5 Responses to “For the Love (of Writing)”

  1. Hi Jessica

    I love the idea of ritual and of incorporating it into my daily routine. Writing for me is part of a ritual and yes I have a favourite place to sit, I usually light a candle and make a pot of ‘Tea of Life’ which is a wonderful blend of white teas. I sometimes have a few squares of dark cholcolate too. At the moment I am writing in a beautiful leather bound journal which is the colour of ochre. Once I’ve poured my soul onto the page in my journal I then move onto more serious work. At the moment I am writing a book about ‘healing and creativity’. I also run a writing programme called ‘Writing From the Heart’ so I am constantly jotting down ideas and planning lessons.

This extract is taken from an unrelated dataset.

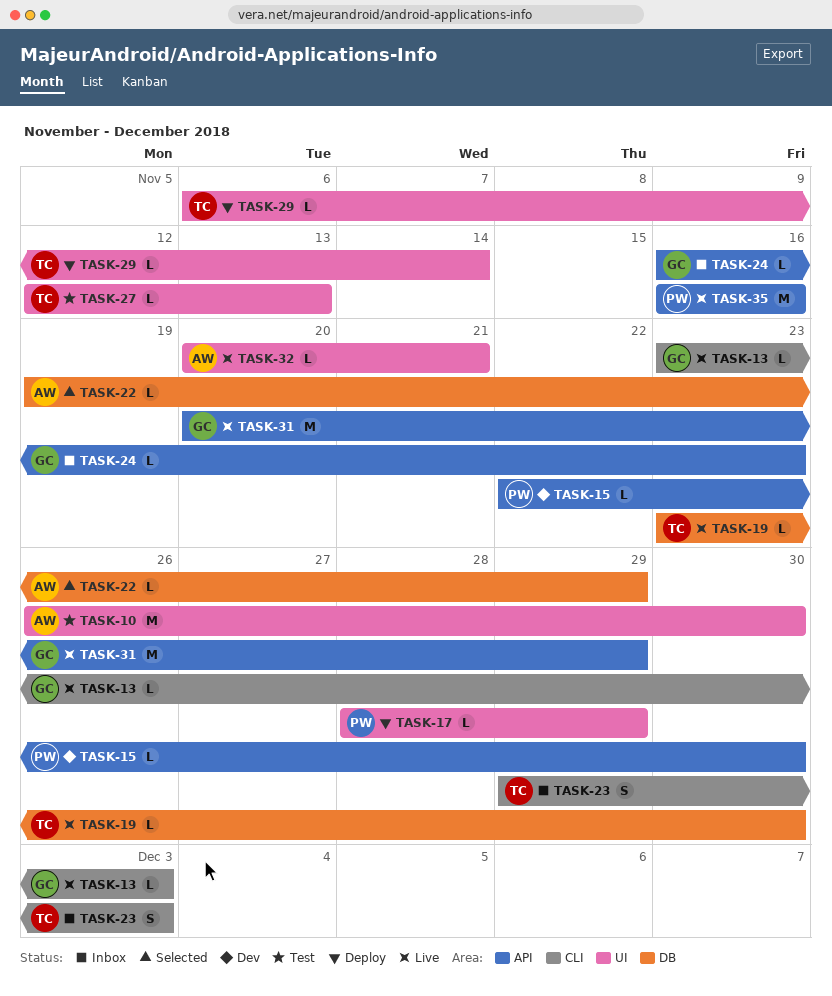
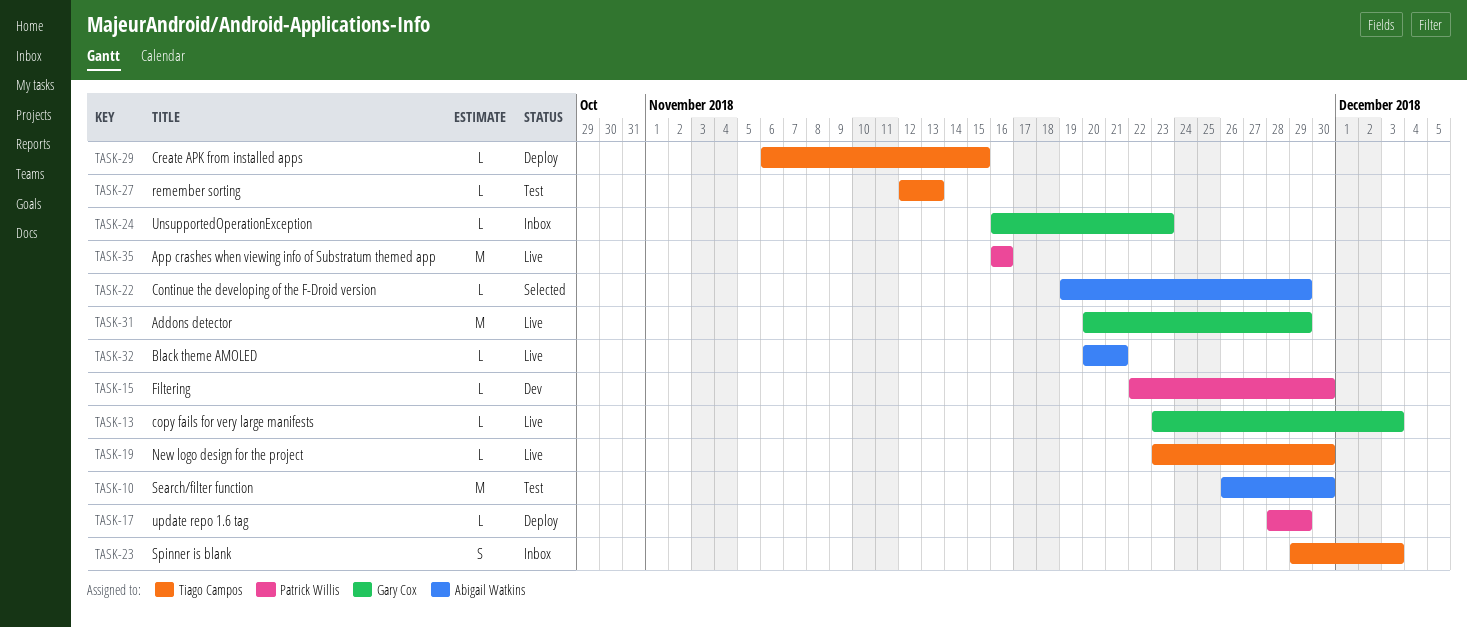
TASK-29, due: Nov 14 -> Nov 15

    Writing came to me when I was very ill some years ago and it became a daily ritual which has transformed my life and my path.

    I am glad that you have found your true vocation.
    All good wishes
    Raine

  2. Jessica Bockman says:

    Raine,
    Delighted to hear from you!
    Interesting coincidence…I’m trying to return to the habit of writing so I can finish a story of Raine. :)
    As for vocation…actually, I’ve found two. Unless you count motherhood. (Which I don’t, it’s more like a lifestyle choice…)
    Isn’t it interesting how writing can be so much, and also so little — it just depends on the person, (and maybe on the ritual?)

  3. Hi again Jessica

    I am intrigued about your story of Raine, without giving too much away can you tell me just a little bit about it.

    I was christened Lorraine but had many other names as a child: Lollypop, Lolly then Loll, my granny called me Raine which has sort of stuck, a friend calls me Lorrie and in Italian I am called Lorena.

    • Jessica Bockman says:

      Raine, late reply here — somehow your response slipped by my last check in. I’m afraid I can’t tell much about the story. Not due to any secrecy on my part, it’s simply the project I’m trying to weasel my way back into and I could not have described it much when I was actively writing it.
      I love the plays on your name! That is one thing from the story — I have a character who loves the name Raine because it can’t be shortened (not true, of course. But I did not realize that Raine it’s self might be a shortened form.)

  4. Tanya says:

    This is interesting, my niece. Glad I ran across it. I’ll have to catch up on more of your writing.